* **TEXT SHOWN**:
=== Section Start ===
I was introduced to Constraint-Led Approach a few weeks ago during the Navy’s Complexity Workshop. At the workshop, I was shown the book, Constraint-Led Approach: Principles for Sports Coaching and Practice Design by Renshaw, Davids, Newcombe, and Roberts and have since purchased the book. I’m half-way through the sports coaching book and although the OODA loop is not mentioned, I now have a new perspective on the Orientation step of the OODA loop as well as a new appreciation for the three explicit feedback links found in the OODA loop sketch: Unfolding Interaction with Environment, Unfolding Circumstances, and Outside Information.
The components found in the OODA loop’s Orientation step and three external feedback links represent constraints.
Constraint: a feature of the environment which acts as information to shape or guide the (re)organization of a complex adaptive system [1].
In the book, the authors identify three main constraints:
- Organismic constraints refer to the personal characteristics of each individual such a genes, cognitions and patterns of thinking, amount of previous experience and learning, motivation, and emotions, feelings, and desires.
=== Section End ===
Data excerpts
=== Section Start ===
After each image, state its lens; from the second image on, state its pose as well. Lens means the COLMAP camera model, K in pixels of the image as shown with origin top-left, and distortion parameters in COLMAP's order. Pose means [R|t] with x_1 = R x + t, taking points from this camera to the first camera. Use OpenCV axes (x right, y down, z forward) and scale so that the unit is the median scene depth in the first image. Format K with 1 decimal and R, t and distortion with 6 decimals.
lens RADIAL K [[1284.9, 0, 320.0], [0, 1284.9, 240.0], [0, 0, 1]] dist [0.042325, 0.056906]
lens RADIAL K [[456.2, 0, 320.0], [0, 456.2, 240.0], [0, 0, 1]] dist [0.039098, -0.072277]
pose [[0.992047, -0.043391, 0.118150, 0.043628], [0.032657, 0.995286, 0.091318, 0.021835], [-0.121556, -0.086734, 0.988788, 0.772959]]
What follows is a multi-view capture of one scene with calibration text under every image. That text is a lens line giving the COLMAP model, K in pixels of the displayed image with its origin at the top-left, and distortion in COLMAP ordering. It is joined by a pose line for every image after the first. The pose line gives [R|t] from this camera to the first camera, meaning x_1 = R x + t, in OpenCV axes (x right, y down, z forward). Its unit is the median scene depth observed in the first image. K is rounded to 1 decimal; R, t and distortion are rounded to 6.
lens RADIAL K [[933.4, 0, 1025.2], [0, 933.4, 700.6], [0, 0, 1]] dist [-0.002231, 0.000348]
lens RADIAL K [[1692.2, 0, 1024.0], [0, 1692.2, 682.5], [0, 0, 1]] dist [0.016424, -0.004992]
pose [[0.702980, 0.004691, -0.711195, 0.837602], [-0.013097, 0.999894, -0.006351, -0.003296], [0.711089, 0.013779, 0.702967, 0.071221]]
=== Section End ===
* **LIST OF TASKS**:
1. Answer these questions using the text on the OODA loop and the constraint-led approach:
(a) At what event was the writer introduced to the constraint-led approach?
(b) What three explicit feedback links in the OODA loop sketch does the writer name?
(c) How many main constraints do the book's authors identify?
2. Carry the text on the OODA loop and the constraint-led approach forward from its last sentence.
The data excerpts play no role in what is asked here.

* **ANSWERS TO THE EXERCISES**:
1.
(a) The Navy's Complexity Workshop.
(b) Unfolding Interaction with Environment, Unfolding Circumstances, and Outside Information.
(c) Three.

2.
- Environmental constraints are more global, and consist of physical variables in nature such as ambient light, temperature, or altitude, or social features such as historical, cultural, and societal values, beliefs and customs.
- Task constraints are more specific to performance contexts and include task goals and specific rules associated with an activity.
The authors point out that these main constraints interact at different time scales and operate to select emergent patterns of behaviors in a continuous ‘adaptation + feedback’ loop.
This is worth exploring!
1 I. Renshaw, K. Davids, D. Newcombe and W. Roberts, The Constraints-Led Approach: Principles for Sports Coaching and Practice Design, New York, NY: Routledge, 2019.